The Register has been published every year since it was started by Edmund Burke in 1758. Harry enlarged and modernised it, adding an editorial and sections on arms control, the environment, technology and sport, as well as economic statistics. For several years he followed Burke’s example in writing a substantial part of the work himself.
In looking back over such an eventful life, we are left with two question marks. The first is whether Harry’s many and varied achievements were merely an instance of the British establishment looking after its own. The question is a natural one, given the distinction of many of Harry’s friends. But it is easily answered. In the fields where Harry worked, the right connections may sometimes help to place you in a job. They cannot keep you there or make you a success.

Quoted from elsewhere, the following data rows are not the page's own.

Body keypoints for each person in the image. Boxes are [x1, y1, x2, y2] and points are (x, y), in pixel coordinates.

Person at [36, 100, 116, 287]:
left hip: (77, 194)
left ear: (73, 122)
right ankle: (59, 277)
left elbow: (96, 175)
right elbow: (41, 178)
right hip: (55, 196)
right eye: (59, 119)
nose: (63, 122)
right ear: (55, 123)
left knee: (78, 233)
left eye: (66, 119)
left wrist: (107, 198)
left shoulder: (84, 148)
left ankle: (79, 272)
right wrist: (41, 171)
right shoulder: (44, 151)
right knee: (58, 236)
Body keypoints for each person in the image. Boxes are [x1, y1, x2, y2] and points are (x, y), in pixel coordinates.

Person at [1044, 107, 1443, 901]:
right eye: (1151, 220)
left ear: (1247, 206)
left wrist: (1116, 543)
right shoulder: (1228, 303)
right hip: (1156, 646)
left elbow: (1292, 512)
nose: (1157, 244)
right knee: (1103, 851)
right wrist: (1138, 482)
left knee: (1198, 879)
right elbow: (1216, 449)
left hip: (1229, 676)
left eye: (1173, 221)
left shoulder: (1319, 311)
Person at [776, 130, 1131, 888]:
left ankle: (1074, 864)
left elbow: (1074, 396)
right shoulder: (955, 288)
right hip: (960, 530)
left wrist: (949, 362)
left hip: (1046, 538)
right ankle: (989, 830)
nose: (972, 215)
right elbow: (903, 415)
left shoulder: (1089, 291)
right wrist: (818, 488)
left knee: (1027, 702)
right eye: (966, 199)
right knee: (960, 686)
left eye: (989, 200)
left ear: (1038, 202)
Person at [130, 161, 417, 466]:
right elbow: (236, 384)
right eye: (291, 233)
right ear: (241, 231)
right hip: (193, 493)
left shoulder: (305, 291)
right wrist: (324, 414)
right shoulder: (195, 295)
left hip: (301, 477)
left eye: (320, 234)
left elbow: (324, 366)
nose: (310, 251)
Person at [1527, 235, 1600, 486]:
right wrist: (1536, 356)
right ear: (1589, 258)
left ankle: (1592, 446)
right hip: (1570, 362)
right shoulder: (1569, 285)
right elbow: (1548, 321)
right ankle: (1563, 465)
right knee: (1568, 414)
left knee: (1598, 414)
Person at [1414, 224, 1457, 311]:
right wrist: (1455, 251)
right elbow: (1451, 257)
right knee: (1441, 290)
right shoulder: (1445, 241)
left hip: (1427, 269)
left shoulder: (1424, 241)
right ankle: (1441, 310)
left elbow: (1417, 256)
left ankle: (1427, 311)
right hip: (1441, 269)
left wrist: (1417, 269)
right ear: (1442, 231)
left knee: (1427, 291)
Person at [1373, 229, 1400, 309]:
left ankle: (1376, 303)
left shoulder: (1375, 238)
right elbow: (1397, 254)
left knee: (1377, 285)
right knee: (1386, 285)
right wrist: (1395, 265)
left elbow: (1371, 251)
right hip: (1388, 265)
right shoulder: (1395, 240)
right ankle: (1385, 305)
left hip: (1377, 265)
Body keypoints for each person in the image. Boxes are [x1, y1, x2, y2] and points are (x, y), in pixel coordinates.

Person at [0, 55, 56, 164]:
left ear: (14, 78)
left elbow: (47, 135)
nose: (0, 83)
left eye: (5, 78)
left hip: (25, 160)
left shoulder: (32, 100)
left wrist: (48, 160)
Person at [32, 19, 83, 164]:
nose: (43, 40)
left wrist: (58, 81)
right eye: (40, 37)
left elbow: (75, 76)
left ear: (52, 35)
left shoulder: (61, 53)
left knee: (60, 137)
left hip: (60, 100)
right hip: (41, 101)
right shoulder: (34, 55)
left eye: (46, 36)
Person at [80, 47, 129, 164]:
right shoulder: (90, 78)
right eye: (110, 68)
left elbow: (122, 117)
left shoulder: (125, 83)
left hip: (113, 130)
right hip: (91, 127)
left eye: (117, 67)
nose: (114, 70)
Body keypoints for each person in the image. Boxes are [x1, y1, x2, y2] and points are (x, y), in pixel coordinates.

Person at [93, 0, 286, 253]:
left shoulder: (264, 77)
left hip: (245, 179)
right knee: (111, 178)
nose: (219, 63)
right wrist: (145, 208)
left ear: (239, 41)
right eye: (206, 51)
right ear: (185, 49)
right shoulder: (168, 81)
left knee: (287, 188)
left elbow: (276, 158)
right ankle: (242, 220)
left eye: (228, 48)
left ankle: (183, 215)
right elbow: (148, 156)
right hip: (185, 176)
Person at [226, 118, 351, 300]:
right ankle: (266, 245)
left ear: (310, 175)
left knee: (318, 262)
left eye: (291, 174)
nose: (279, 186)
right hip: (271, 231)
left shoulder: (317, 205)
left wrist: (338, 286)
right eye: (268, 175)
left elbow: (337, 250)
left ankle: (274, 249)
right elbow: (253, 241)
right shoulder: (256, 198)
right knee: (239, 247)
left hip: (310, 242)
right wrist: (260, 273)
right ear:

Another part of the answer to this charge lies in the more difficult second question. Why did a man who achieved so much, in so many fields, never receive official recognition? My own tentative answer to that question is that in two respects, Harry did not fit into the categories with which British public life is familiar. Temperamentally, he was a scholar who led mainly a life of action; pure scholars thought him a worldling, men of the world thought him too academic. He also upset our notions of political category: he was too radical for conservative tastes and too conservative for radicals. Such men are rare, and to my mind particularly valuable. It is our system which is at fault.
But such questions are for biographers, not memorialists. We meet today to honour the life of a man of great talent and great charm; and to give thanks for the privilege of his friendship. He will be greatly missed.